WORK ITEM:
Write out the entries below exactly, starting at the first line and stopping after the line that contains "pinky dip: (186, 341)"; skip all pictures.

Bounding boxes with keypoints
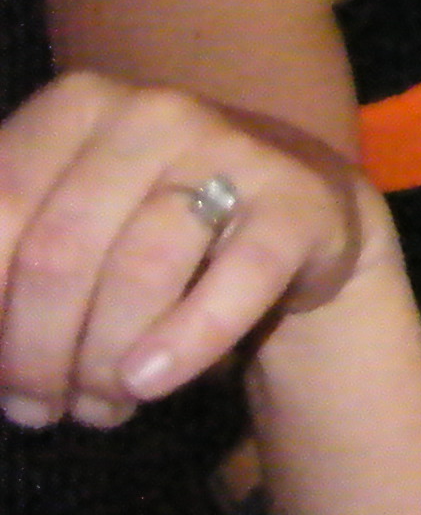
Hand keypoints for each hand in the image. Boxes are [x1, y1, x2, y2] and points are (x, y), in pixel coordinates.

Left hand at [0, 73, 375, 431]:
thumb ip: (11, 256)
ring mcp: (232, 149)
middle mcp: (152, 113)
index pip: (0, 210)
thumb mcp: (71, 213)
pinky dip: (186, 341)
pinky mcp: (296, 200)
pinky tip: (150, 382)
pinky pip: (236, 279)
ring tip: (99, 408)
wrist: (298, 203)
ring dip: (104, 363)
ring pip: (140, 272)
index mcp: (77, 105)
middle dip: (37, 351)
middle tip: (40, 409)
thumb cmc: (154, 215)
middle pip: (61, 252)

TASK SOLUTION:
Hand keypoints for each hand in the image. Boxes are [x1, y1, x2, y2] and points are (x, y), in pixel coordinates.

Left hand at [0, 73, 375, 431]:
thumb ip: (11, 256)
ring mcp: (232, 149)
middle mcp: (152, 113)
index pip: (0, 210)
thumb mcp: (71, 213)
pinky dip: (186, 341)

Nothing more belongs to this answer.